If you have been calling it privacy, ask what the privacy is protecting. Is it protecting dignity while you get help, or is it protecting the next hidden drink? Is it giving you room to think, or giving the pattern room to grow? You do not have to answer perfectly. You only have to answer honestly enough to choose the next small step.
One useful private step is to make the hidden part measurable. Not forever. Just once. How many drinks did you hide? How much money? Which time of day? Which person were you avoiding? A number or a time is not a moral verdict. It is a handle.
Once you have a handle, the pattern is less ghostly. You can bring it to one safer person without having to explain your whole life.
That is often the first relief: not being fully exposed, just being less alone with the facts.
A small way to start
For one week, do not try to write a grand explanation. Write three columns:
- What I drank.
- What I hid.
- What I was afraid would happen if it were seen.
Keep it plain. No insults. No courtroom language. No dramatic verdict on your character.
If the same fear shows up more than once, circle it. Fear of judgment. Fear of a fight. Fear of being told to stop. Fear of losing the one thing that shuts the day off. That fear is part of the pattern too.

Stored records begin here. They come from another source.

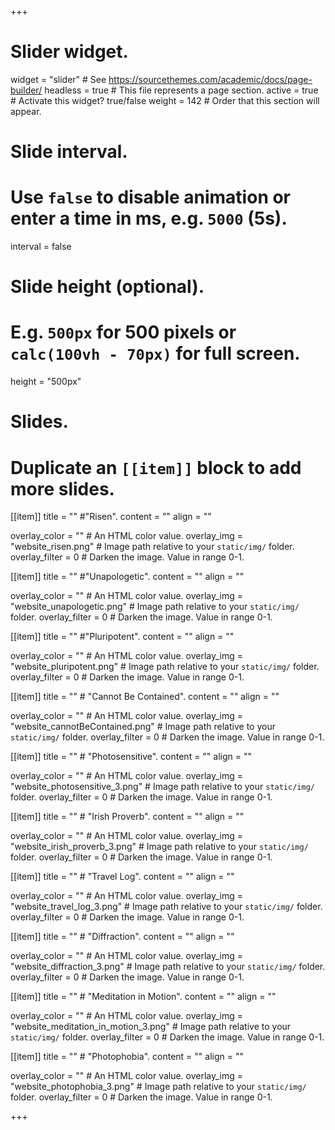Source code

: +++
# Slider widget.
widget = "slider"  # See https://sourcethemes.com/academic/docs/page-builder/
headless = true  # This file represents a page section.
active = true  # Activate this widget? true/false
weight = 142  # Order that this section will appear.

# Slide interval.
# Use `false` to disable animation or enter a time in ms, e.g. `5000` (5s).
interval = false

# Slide height (optional).
# E.g. `500px` for 500 pixels or `calc(100vh - 70px)` for full screen.
height = "500px"

# Slides.
# Duplicate an `[[item]]` block to add more slides.

[[item]]
  title = "" #"Risen".
  content = ""
  align = ""

  overlay_color = ""  # An HTML color value.
  overlay_img = "website_risen.png"  # Image path relative to your `static/img/` folder.
  overlay_filter = 0  # Darken the image. Value in range 0-1.  

[[item]]
  title = "" #"Unapologetic".
  content = ""
  align = ""

  overlay_color = ""  # An HTML color value.
  overlay_img = "website_unapologetic.png"  # Image path relative to your `static/img/` folder.
  overlay_filter = 0  # Darken the image. Value in range 0-1.
  

[[item]]
  title = "" #"Pluripotent".
  content = ""
  align = ""

  overlay_color = ""  # An HTML color value.
  overlay_img = "website_pluripotent.png"  # Image path relative to your `static/img/` folder.
  overlay_filter = 0  # Darken the image. Value in range 0-1.


[[item]]
  title = "" # "Cannot Be Contained".
  content = ""
  align = ""

  overlay_color = ""  # An HTML color value.
  overlay_img = "website_cannotBeContained.png"  # Image path relative to your `static/img/` folder.
  overlay_filter = 0  # Darken the image. Value in range 0-1.


[[item]]
  title = "" # "Photosensitive".
  content = ""
  align = ""

  overlay_color = ""  # An HTML color value.
  overlay_img = "website_photosensitive_3.png"  # Image path relative to your `static/img/` folder.
  overlay_filter = 0  # Darken the image. Value in range 0-1.

[[item]]
  title = "" # "Irish Proverb".
  content = ""
  align = ""

  overlay_color = ""  # An HTML color value.
  overlay_img = "website_irish_proverb_3.png"  # Image path relative to your `static/img/` folder.
  overlay_filter = 0  # Darken the image. Value in range 0-1.
  

[[item]]
  title = "" # "Travel Log".
  content = ""
  align = ""

  overlay_color = ""  # An HTML color value.
  overlay_img = "website_travel_log_3.png"  # Image path relative to your `static/img/` folder.
  overlay_filter = 0  # Darken the image. Value in range 0-1.

[[item]]
  title = "" # "Diffraction".
  content = ""
  align =   ""

  overlay_color = ""  # An HTML color value.
  overlay_img = "website_diffraction_3.png"  # Image path relative to your `static/img/` folder.
  overlay_filter = 0  # Darken the image. Value in range 0-1.

[[item]]
  title = "" # "Meditation in Motion".
  content = ""
  align = ""

  overlay_color = ""  # An HTML color value.
  overlay_img = "website_meditation_in_motion_3.png"  # Image path relative to your `static/img/` folder.
  overlay_filter = 0  # Darken the image. Value in range 0-1.
  
[[item]]
  title = "" # "Photophobia".
  content = ""
  align = ""

  overlay_color = ""  # An HTML color value.
  overlay_img = "website_photophobia_3.png"  # Image path relative to your `static/img/` folder.
  overlay_filter = 0  # Darken the image. Value in range 0-1.
  

  


+++
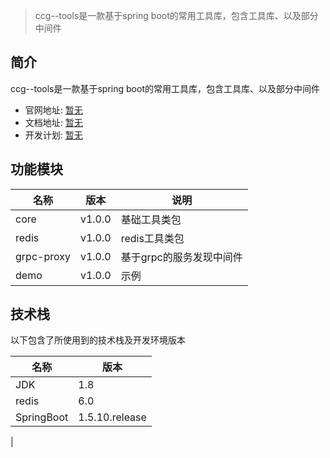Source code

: > ccg--tools是一款基于spring boot的常用工具库，包含工具库、以及部分中间件

## 简介
ccg--tools是一款基于spring boot的常用工具库，包含工具库、以及部分中间件

* 官网地址: [暂无]()
* 文档地址: [暂无]()
* 开发计划: [暂无]()

## 功能模块
| 名称                 | 版本         | 说明             |
|--------------------|------------|----------------|
| core               | v1.0.0     | 基础工具类包         |
| redis              | v1.0.0     | redis工具类包      |
| grpc-proxy         | v1.0.0     | 基于grpc的服务发现中间件 |
| demo               | v1.0.0     | 示例             |

## 技术栈
以下包含了所使用到的技术栈及开发环境版本

| 名称                 | 版本             |
|--------------------|----------------|
| JDK                | 1.8            |
| redis              | 6.0            |
| SpringBoot         | 1.5.10.release |
|
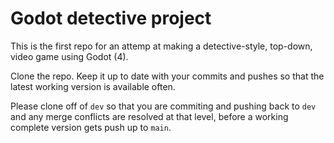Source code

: # Godot detective project

This is the first repo for an attemp at making a detective-style, top-down, video game using Godot (4).

Clone the repo. Keep it up to date with your commits and pushes so that the latest working version is available often.

Please clone off of `dev` so that you are commiting and pushing back to `dev` and any merge conflicts are resolved at that level, before a working complete version gets push up to `main`.

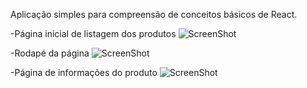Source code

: Aplicação simples para compreensão de conceitos básicos de React.

-Página inicial de listagem dos produtos
![ScreenShot](https://raw.github.com/Rayxan/JsHunt/master/repo-img/JsHuntOne.png)

-Rodapé da página
![ScreenShot](https://raw.github.com/Rayxan/JsHunt/master/repo-img/JsHuntTwo.png)

-Página de informações do produto
![ScreenShot](https://raw.github.com/Rayxan/JsHunt/master/repo-img/JsHuntThree.png)
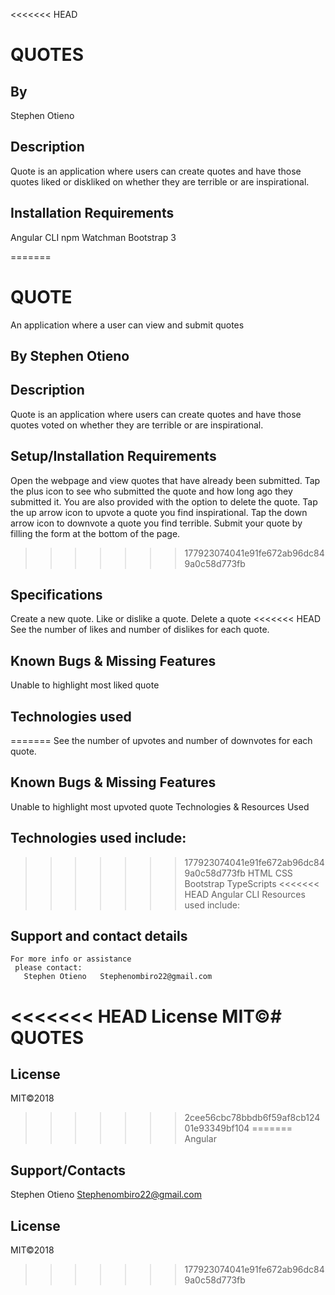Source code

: <<<<<<< HEAD
# QUOTES

## By 
Stephen Otieno


## Description
Quote is an application where users can create quotes and have those quotes liked or diskliked on whether they are terrible or are inspirational.



## Installation Requirements
Angular CLI
npm
Watchman
Bootstrap 3

=======
# QUOTE
An application where a user can view and submit quotes

## By Stephen Otieno

## Description
Quote is an application where users can create quotes and have those quotes voted on whether they are terrible or are inspirational.

## Setup/Installation Requirements
Open the webpage and view quotes that have already been submitted.
Tap the plus icon to see who submitted the quote and how long ago they submitted it. You are also provided with the option to delete the quote.
Tap the up arrow icon to upvote a quote you find inspirational.
Tap the down arrow icon to downvote a quote you find terrible.
Submit your quote by filling the form at the bottom of the page.
>>>>>>> 177923074041e91fe672ab96dc849a0c58d773fb


## Specifications
Create a new quote.
Like or dislike a quote.
Delete a quote
<<<<<<< HEAD
See the number of likes and number of dislikes for each quote.


## Known Bugs & Missing Features
Unable to highlight most liked quote


## Technologies used 
=======
See the number of upvotes and number of downvotes for each quote.


## Known Bugs & Missing Features
Unable to highlight most upvoted quote
Technologies & Resources Used

## Technologies used include:
>>>>>>> 177923074041e91fe672ab96dc849a0c58d773fb
HTML
CSS
Bootstrap
TypeScripts
<<<<<<< HEAD
Angular CLI
Resources used include:


## Support and contact details
    For more info or assistance
     please contact:
       Stephen Otieno   Stephenombiro22@gmail.com

<<<<<<< HEAD
License
MIT©# QUOTES
=======
## License
MIT©2018
>>>>>>> 2cee56cbc78bbdb6f59af8cb12401e93349bf104
=======
Angular 

## Support/Contacts
Stephen Otieno   Stephenombiro22@gmail.com

## License
MIT©2018
>>>>>>> 177923074041e91fe672ab96dc849a0c58d773fb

If someone else has noticed
If a partner, friend, or family member has already noticed, you may feel cornered. Try not to make the first goal winning the argument. The first goal is telling one clean truth.
"I have been hiding some of my drinking. I am not ready to discuss every detail right now, but I know it is a real pattern, and I am going to bring it to someone qualified."
That sentence does not ask them to approve. It does not promise instant change. It keeps the door open without turning the moment into a trial.
Where this leaves you
The hiding is not the whole story of who you are. It is a piece of data that deserves daylight somewhere safe.
Start with one true sentence. Then choose one safer place to take it.
— the Clero editorial team
This letter is general education, not a diagnosis or medical advice. If you are having thoughts of harming yourself, call or text 988 (the Suicide and Crisis Lifeline); if you are in immediate danger, call 911; and if you want help finding treatment, SAMHSA's free, confidential line is 1-800-662-HELP (4357).